Bolloré, a family-owned investment group steered by Yannick’s father and famed French investor Vincent Bolloré, owns a 37% stake in the global communications company that named the younger Bolloré its leader this winter. The appointment came just one year after Havas rolled its MPG and Media Contacts brands into an umbrella unit dubbed Havas Media Group.
As part of the restructure, a number of MPG assets including mobile marketing agency Mobext, data management platform Artemis and the Affiperf agency trading desk were consolidated under the jurisdiction of Havas Media.
Affiperf now calls itself a “Meta DSP,” a designation meant to emphasize its scale across all exchanges, publishers and a range of DSPs.

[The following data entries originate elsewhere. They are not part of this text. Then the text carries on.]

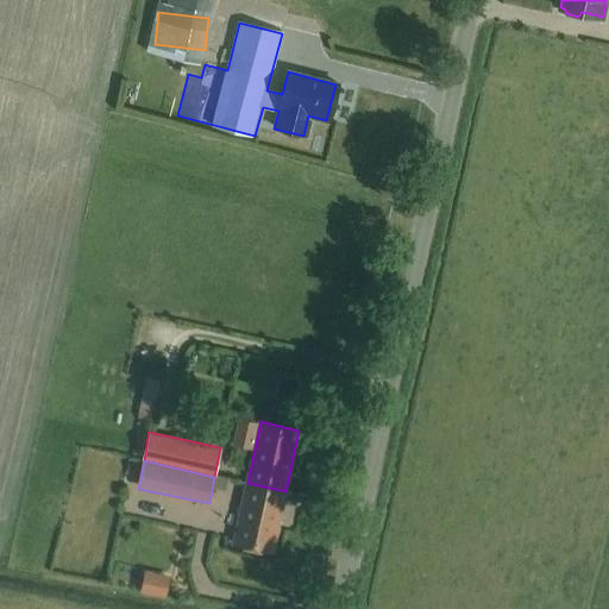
[(286,491),(248,483),(234,544),(275,553),(280,531),(277,529),(286,491)]
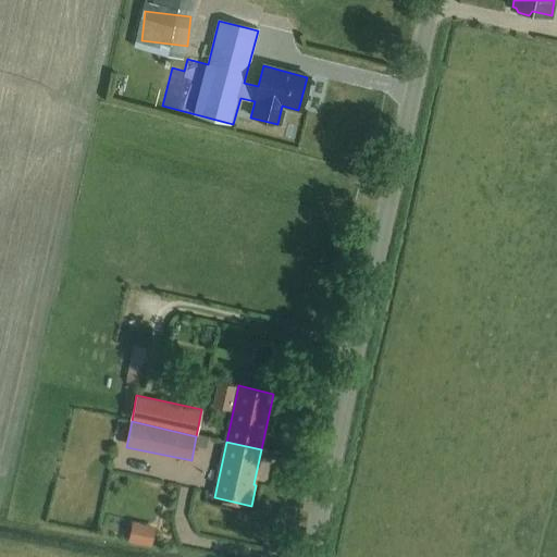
[(153,522),(134,522),(134,541),(152,541),(153,522)]
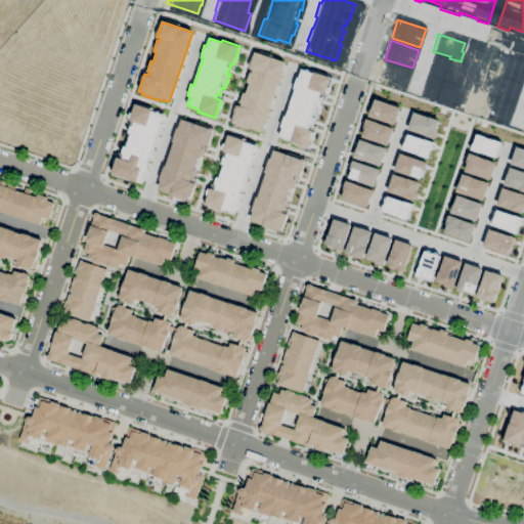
[(254,51),(249,68),(252,69),(252,72),(249,71),(246,82),(249,83),(246,93),(242,92),(238,100),(242,102),(241,106),(235,104),(229,120),(234,122),(233,125),(248,130),(249,127),(261,132),(264,123),(266,124),(271,110),(269,108),(276,84),(279,85),(285,71),(282,71),(285,60),(254,51)]
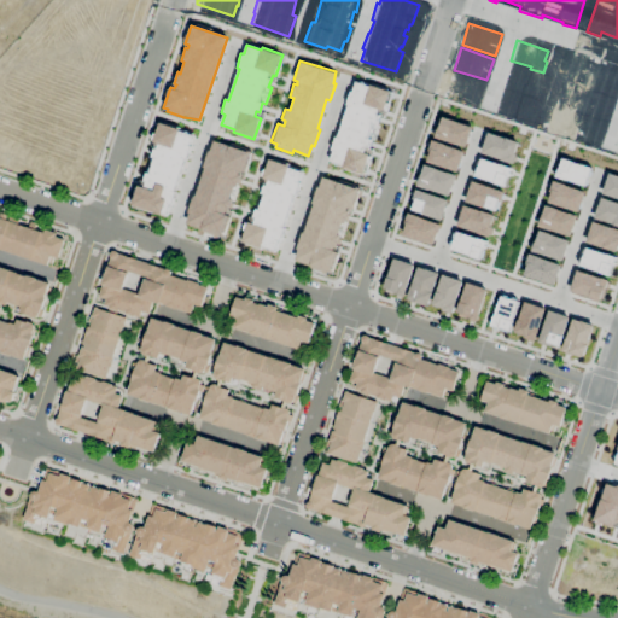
[(589,64),(617,74),(617,87),(616,97),(582,86),(589,64)]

After all, Bollore acknowledged, a competitor’s DSP “may be more right for one campaign” than Affiperf, even.
“If we look at what’s going on in our business, there’s a major communications problem,” said Dominique Delport, global managing director of Havas Media Group, during AOL’s Programmatic Upfront on Monday. “For once, the audience becomes media and we need algorithms to interact one-to-one at scale.”
Bolloré echoed his sentiments Wednesday, adding, “algorithms will never replace creative directors. It’s nonsense to separate emotion and rationality. The more fragmented media gets, the harder it is to get people’s attention. We have a need for highly creative content.”
Is Havas in play? When asked whether Havas was looking at M&A at the time of the proposed Publicis Omnicom Group mega-merger, Bolloré said, “we don’t think bigger and fatter is always better. We have 16,000 people, so we have size and scale and you have to be big enough to address global client demands.”
He deflected a question about Havas’ rumored merger with French media and entertainment company Vivendi, but did say there were “common shareholders” in the organization, Vincent Bolloré being the big and obvious one. Havas delivered organic growth of 5.7% in the first quarter, securing new client wins in brands Disney, Barclays and Emirates. Revenue in the first half of 2014 was just over US $1 billion.
“We’re family-oriented,” Bolloré said in what seemed like a faint stab at competing holding groups’ emphasis on P&L. “When you belong to a family group, it gives you a focus. Of course we are looking at profits and what are the results but if you have a ‘financial’ strategy [as an agency] you will be financial focused. We are not in a race for scale. We are in a race for talent.”
Bolloré, who has a background in film production, said it’s getting harder for agencies to get paid for the "big idea" at a time when brand clients are increasingly sophisticated with in-house media and creative.
“Clients are pushing for innovation,” he said. “Before, we had siloes of creative and media and now we have all these siloes of search, mobile, display, and content."
Bolloré said he expects programmatic to command a greater portion of client budgets in the years to come. He declined to identify the current percentage of spend transacted programmatically.
“We at Havas have the chance to lead with tools and algorithms that enable programmatic buying to become more efficient,” he said. “It’s more efficient for clients and agencies. In the coming years, I bet it will happen the same in cable TV as the rest of the digital landscape. There’s no reason this type of buying could not extend to other types of media.”